Stored dataset listing
┌────────

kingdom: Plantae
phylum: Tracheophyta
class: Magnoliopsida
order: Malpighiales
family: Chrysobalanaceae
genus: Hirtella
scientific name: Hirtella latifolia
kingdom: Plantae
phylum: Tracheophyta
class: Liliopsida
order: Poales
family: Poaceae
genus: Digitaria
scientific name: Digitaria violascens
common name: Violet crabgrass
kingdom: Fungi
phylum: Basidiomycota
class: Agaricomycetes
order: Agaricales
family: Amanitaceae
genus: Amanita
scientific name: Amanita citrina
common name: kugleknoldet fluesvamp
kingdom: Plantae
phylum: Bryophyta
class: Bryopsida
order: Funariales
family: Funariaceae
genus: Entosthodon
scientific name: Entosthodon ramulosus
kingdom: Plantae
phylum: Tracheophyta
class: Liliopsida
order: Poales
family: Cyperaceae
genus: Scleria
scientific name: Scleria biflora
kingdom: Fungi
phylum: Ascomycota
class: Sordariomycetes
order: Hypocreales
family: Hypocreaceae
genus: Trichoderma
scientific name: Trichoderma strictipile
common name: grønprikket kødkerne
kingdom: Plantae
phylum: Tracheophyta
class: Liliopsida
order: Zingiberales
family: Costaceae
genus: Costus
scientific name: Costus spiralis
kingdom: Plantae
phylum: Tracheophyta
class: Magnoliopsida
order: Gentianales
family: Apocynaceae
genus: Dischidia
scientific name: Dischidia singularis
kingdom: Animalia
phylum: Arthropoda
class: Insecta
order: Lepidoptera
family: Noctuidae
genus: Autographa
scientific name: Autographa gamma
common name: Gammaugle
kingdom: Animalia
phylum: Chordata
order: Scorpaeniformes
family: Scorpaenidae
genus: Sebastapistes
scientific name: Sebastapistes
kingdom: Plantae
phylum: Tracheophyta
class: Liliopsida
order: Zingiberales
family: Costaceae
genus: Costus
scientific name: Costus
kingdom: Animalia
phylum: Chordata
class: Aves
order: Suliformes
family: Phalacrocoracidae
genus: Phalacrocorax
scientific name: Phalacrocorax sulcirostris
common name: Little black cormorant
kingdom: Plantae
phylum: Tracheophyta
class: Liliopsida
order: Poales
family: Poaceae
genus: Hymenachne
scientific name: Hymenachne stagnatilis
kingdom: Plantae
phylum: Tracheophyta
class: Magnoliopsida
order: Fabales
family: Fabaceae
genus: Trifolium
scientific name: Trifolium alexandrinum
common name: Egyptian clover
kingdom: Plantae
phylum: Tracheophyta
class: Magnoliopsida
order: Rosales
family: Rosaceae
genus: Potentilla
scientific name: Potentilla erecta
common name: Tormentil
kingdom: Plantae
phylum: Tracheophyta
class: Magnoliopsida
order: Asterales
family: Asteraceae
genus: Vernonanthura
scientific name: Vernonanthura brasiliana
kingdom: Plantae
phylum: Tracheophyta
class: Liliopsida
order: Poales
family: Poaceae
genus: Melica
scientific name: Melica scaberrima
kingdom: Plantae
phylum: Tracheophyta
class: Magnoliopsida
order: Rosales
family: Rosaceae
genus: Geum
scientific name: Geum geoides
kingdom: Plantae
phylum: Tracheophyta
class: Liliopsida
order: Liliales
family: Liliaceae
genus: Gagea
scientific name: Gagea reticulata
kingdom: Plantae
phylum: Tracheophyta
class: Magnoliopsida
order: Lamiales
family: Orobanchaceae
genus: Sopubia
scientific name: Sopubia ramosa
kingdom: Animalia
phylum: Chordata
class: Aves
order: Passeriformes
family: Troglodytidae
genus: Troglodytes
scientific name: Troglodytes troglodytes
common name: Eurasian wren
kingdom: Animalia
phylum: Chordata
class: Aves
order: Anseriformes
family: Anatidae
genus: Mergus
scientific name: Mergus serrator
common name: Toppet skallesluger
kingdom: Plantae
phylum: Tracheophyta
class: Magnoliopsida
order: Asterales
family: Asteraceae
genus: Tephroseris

└────────

Print the lines of the listing above from the line containing "common name: Gammaugle" up to and including the line containing "family: Fabaceae", character for character.

*Reply*:
common name: Gammaugle
kingdom: Animalia
phylum: Chordata
order: Scorpaeniformes
family: Scorpaenidae
genus: Sebastapistes
scientific name: Sebastapistes
kingdom: Plantae
phylum: Tracheophyta
class: Liliopsida
order: Zingiberales
family: Costaceae
genus: Costus
scientific name: Costus
kingdom: Animalia
phylum: Chordata
class: Aves
order: Suliformes
family: Phalacrocoracidae
genus: Phalacrocorax
scientific name: Phalacrocorax sulcirostris
common name: Little black cormorant
kingdom: Plantae
phylum: Tracheophyta
class: Liliopsida
order: Poales
family: Poaceae
genus: Hymenachne
scientific name: Hymenachne stagnatilis
kingdom: Plantae
phylum: Tracheophyta
class: Magnoliopsida
order: Fabales
family: Fabaceae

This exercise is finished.